La façon dont la vie professionnelle se « met en route » est souvent la rencontre d’une dose de programmation et d’une dose de hasard. Peu de personnes font un choix d’études par passion car vers 18 ans, peu de personnes en ont. La plupart d’entre nous fait un choix d’études – ou n’en fait pas – en fonction de circonstances personnelles, du milieu social, de ce qui « semble être le mieux ». Plus nombreux encore sont ceux qui font un choix par défaut.
Ces choix de départ sont rarement complètement erronés : ils s’appuient sur un talent ou intérêt que l’on a et que l’on développe. Mais c’est le plus souvent le début de la vie professionnelle qui sert de révélateur : c’est là où on commence à savoir ce que l’on aime faire ou non. C’est là où on commence à sentir « le vent dans les voiles », où on découvre les points d’appui sur lesquels on va progressivement se construire professionnellement. Ces socles ont un lien souvent relatif avec les connaissances que l’on a engrangées pendant ses études. Ils ont trait à des caractéristiques de notre personnalité et à des modes d’approche de résolution de problèmes appris sur les bancs de l’école et surtout dans la vie.
C’est aussi en voyant ce que font les autres, qu’on découvre souvent ce vers quoi on a envie d’évoluer… Ou que vient l’envie de s’enfuir. Intellectuellement, on entend parler de telle ou telle chose qui pique la curiosité et soulève l’intérêt. Humainement, on est en contact avec une grande variété de personnalités, certaines que l’on prend en exemple… et d’autres en contre-exemple.
La culture des sociétés dans lesquelles on va évoluer va aussi avoir un impact : le management va soit faire confiance et lancer des défis, ce qui conviendra aux curieux et aux ambitieux, soit favoriser le zéro risque et le contrôle ce qui conviendra aux inquiets.
Peu ou prou, chacun va trouver une place qui lui convient à peu près et développer une expertise à partir de là. Celle-ci comporte des aspects techniques plus ou moins importants, et des aspects plus personnels : comment aborde-t-on les problèmes ? Comment se positionne-t-on vis-à-vis de ses collègues ? Vis-à-vis du management ? Le développement de cette façon de se comporter dans le milieu professionnel va être largement tributaire de l’environnement dans lequel on évolue : on ne résout pas les problèmes de la même façon dans une PME que dans une multinationale.
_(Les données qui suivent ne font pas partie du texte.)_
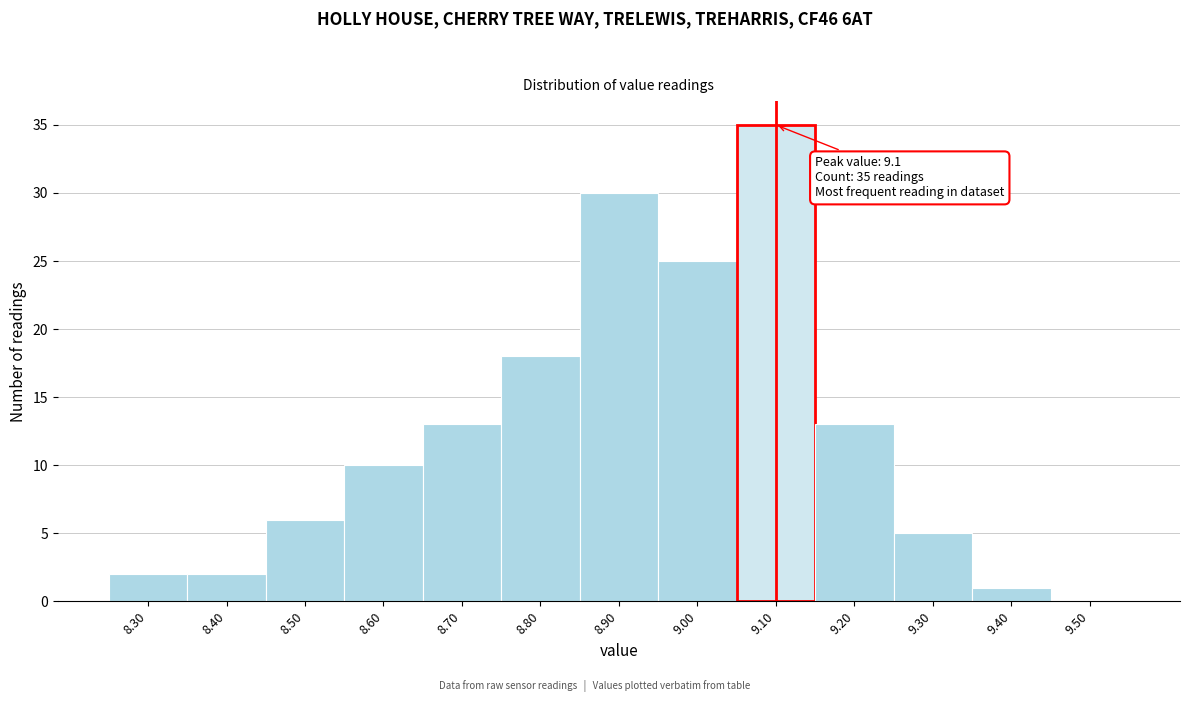

Over which range of the x-axis is the bar tallest?

9.05 to 9.15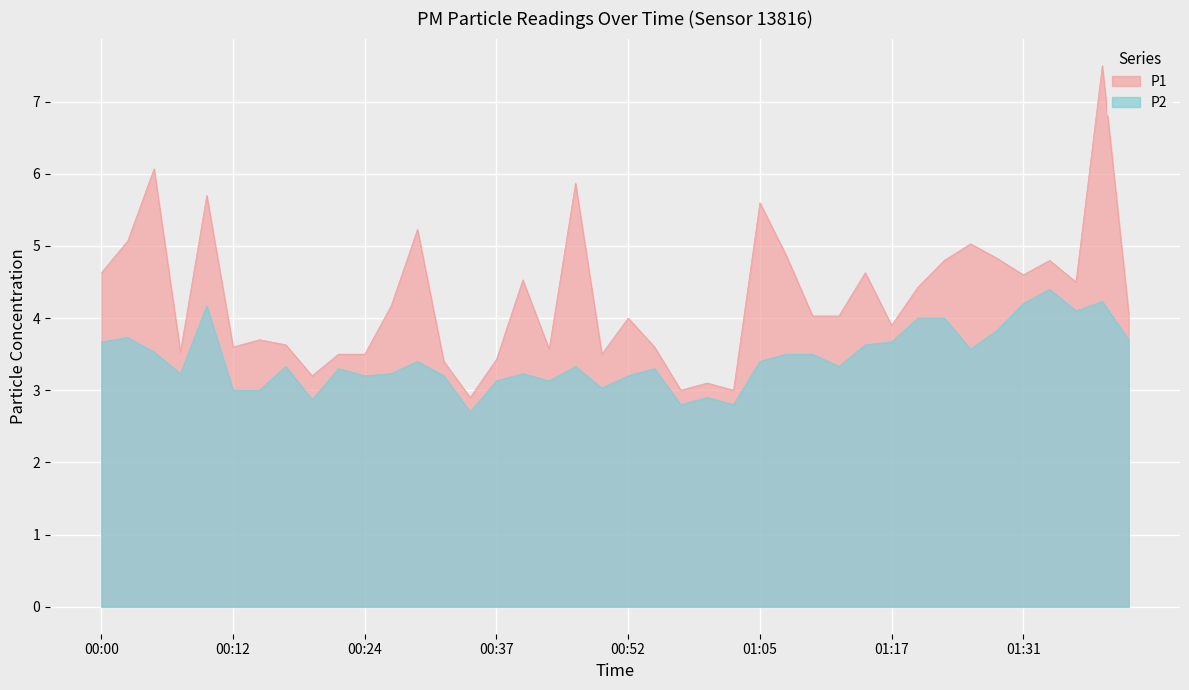

What is the minimum value shown in the chart?

2.7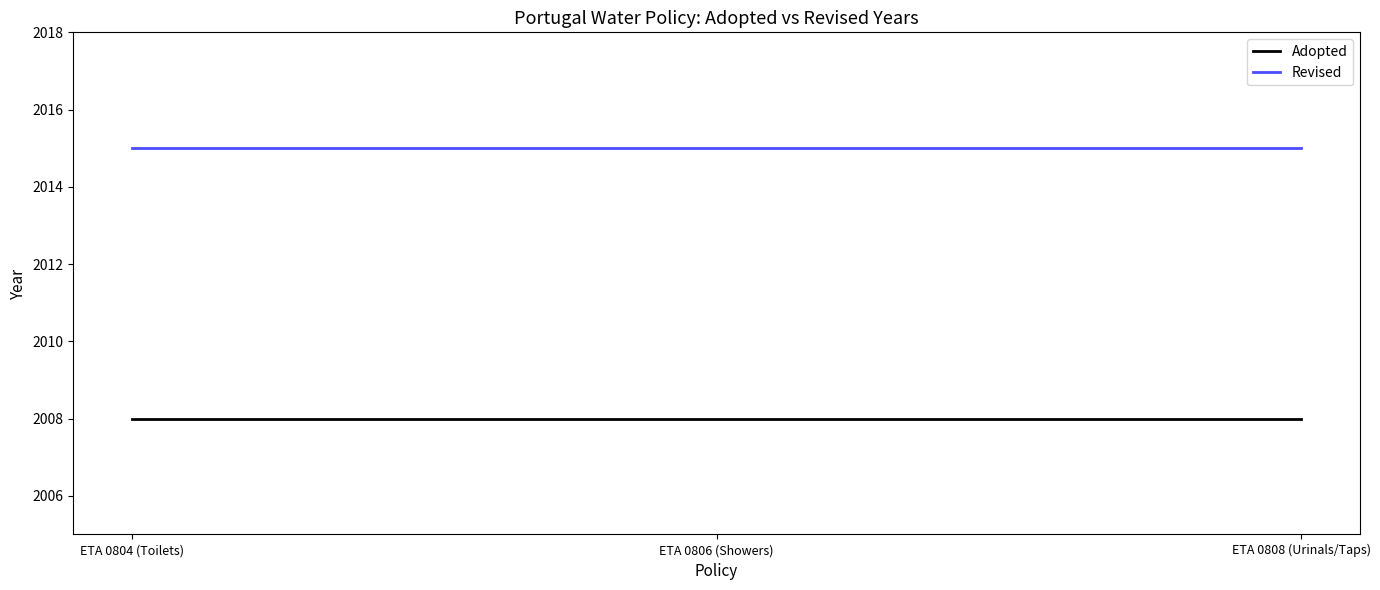

List the series in order of their peak value, lowest first.

Adopted, Revised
Le développement de la carrière se fait dans la très grande majorité des cas dans un milieu relativement homogène. Même si chaque entreprise a sa propre culture, les personnes qui ont commencé à travailler dans des grandes structures font carrière dans des multinationales. Les personnes qui travaillent dans des PME y restent, ou évoluent avec le développement de la structure.
Chacun développe des modes de fonctionnement qui sont adaptés au contexte dans lequel il a commencé à évoluer. Cela devient une norme personnelle, une « personnalité professionnelle » en quelque sorte, qui a du sens dans ce contexte précis.
Le résultat est qu’on « se pense » professionnellement comme une personne qui a développé un savoir-faire et un savoir être dans un contexte précis, et que celui-ci a été déterminé au départ par un élément plus ou moins important de hasard. Nous avons conscience des socles, sur lesquels nous avons développé notre vie professionnelle… Mais il est très probable qu’il existe des socles « fantômes » qui n’ont pas été mis en lumière parce que le contexte professionnel ne le requérait pas.